The writers panel at 35th Santa Barbara Film Festival featured a range of writers from all types of films that earned success in 2019. Here are some of the panel highlights:
Christopher Markus (Avengers: Endgame) decided to be a writer while watching an episode of Baywatch in the ‘90s. “Hey, somebody writes that and they get paid to do it!”
A Beautiful Day in the Neighborhood writer Noah Harpster revved up the crowd early by telling of his days studying acting at UC Santa Barbara. He then recounted how he started writing as something to do between auditions.
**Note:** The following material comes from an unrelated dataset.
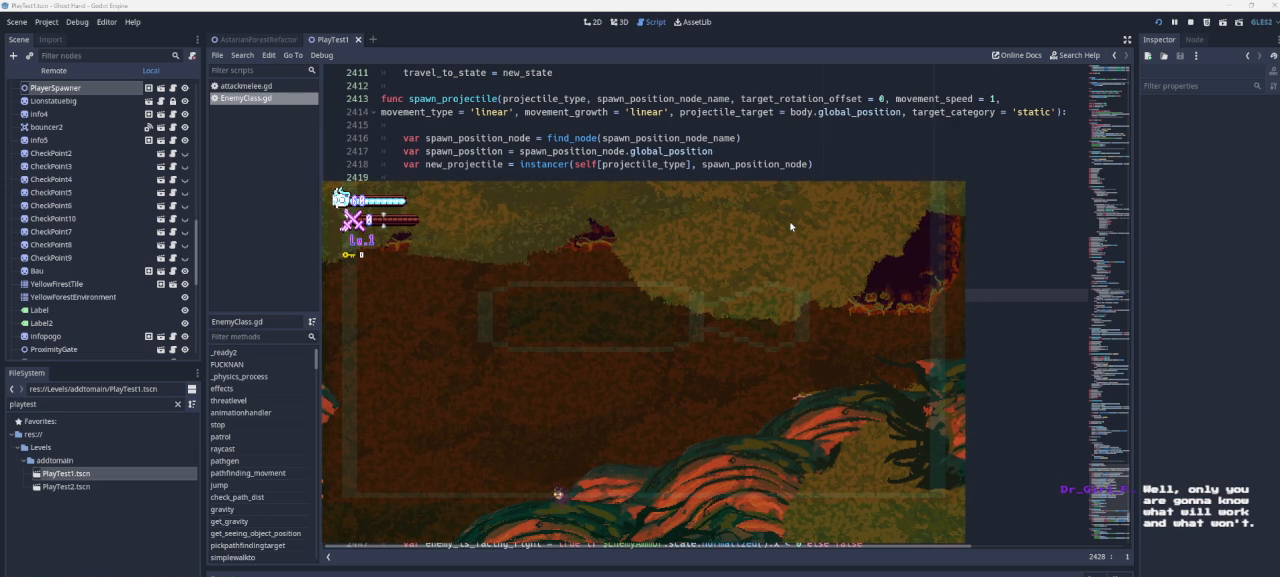
{"buttons": [], "left_stick": "left", "right_stick": "center", "events": []}
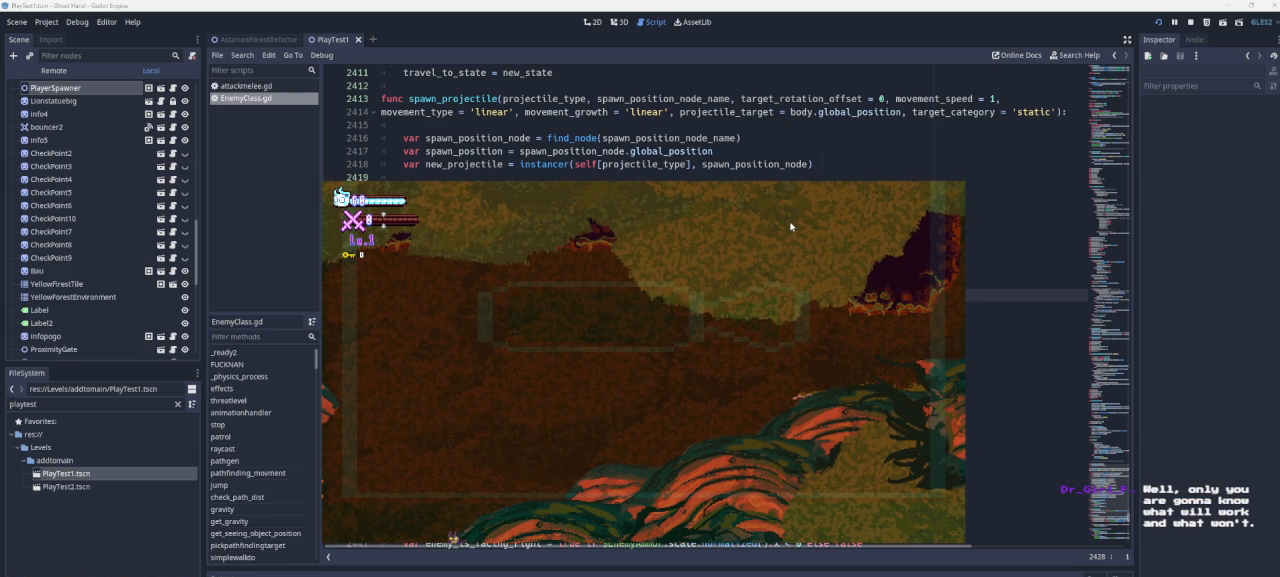
{"buttons": [], "left_stick": "left", "right_stick": "center", "events": []}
Greta Gerwig, Oscar-nominated for writing Little Women, got the most love from the room the entire evening, as the crowd hung on every word she said. She told stories from when she was starting out and what she studied in school, “I studied philosophy because there are lots of ways to not make money.”
She shared the secret to how she learned to become a screenwriter. When she was auditioning for roles, more often than not she was given entire working scripts. When she wouldn’t land the part, she would hold onto the script and then compare that to the final product when the film finally came out and learn from the differences. The audience loved that.
Stephany Folsom, writer of Toy Story 4, recounted how she was told to sign an NDA and get on a plane to the Pixar headquarters in northern California, not knowing anything about the project. She arrived and the entire brain trust of Pixar was sitting there. They told her the project was Toy Story 4 and her instant reaction was “why??” Big laughs.
Folsom came to understand when they said that even though so much seemed to be wrapped up in Toy Story 3, Woody’s story still needed a final chapter. What she loved most, however, was the chance to write Bo Peep as an action heroine, something the franchise hadn’t seen before. The depth of Folsom’s passion was not lost on the audience, and they erupted in applause when she explained the theme of the film, which, for her, centers on Bo Peep and her journey: “who do you become when the world throws you out?”
Noah Harpster told of the year and a half odyssey of bringing Fred Rogers’ life to the screen. For so long, they had been promised that “there will never be a Fred Rogers movie.” That all changed when they met with Fred Rogers’ widow and she gave it her blessing, with only one caveat: “her only demand was that we not treat her husband as a saint.”
Harpster told of the moment he realized the power of Rogers. His own two year old was having a particularly bad day and, out of desperation, Harpster put on a Mr. Rogers Neighborhood tape and his two-year old instantly calmed down and gave Mr. Rogers an attention he himself had never even seen. “Fred Rogers was a warlock.”
Lulu Wang (The Farewell) admitted she was self-taught as a writer. As she discussed her challenge of having no real climax to her film, she discovered that the fear of the lie being revealed was the monster needed for tension throughout the film. “You don’t need a climax if there is the constant fear of the monster in the background,” she remarked.
In response to this, Harpster said his movie really doesn’t have a climax either, so he supposes Fred Rogers is his monster, which the audience absolutely loved.
Then Harpster and Markus looked over at each other as they both instantly realized their next billion-dollar concept: “Fred Rogers: Avenger.”
Wang said that she enjoys it when her actors don’t know if they are in a comedy or a drama. “I like that my actors didn’t know, because that’s life. Who goes to a funeral and says, ‘will this be a drama?’ “
Talking about their next projects, Wang told the crowd that she’s writing a film with an all-female writers room. When it was suggested that they add a man to make it more diverse, she said, “Nah.”
There were audible “oohs” in the room when Markus announced his next film is a screen adaptation of the Cambridge Analytica scandal. Gerwig noted she will be acting in The Three Sisters in the spring, then writing the film Barbie. “Which is a natural extension of Chekhov,” she quipped.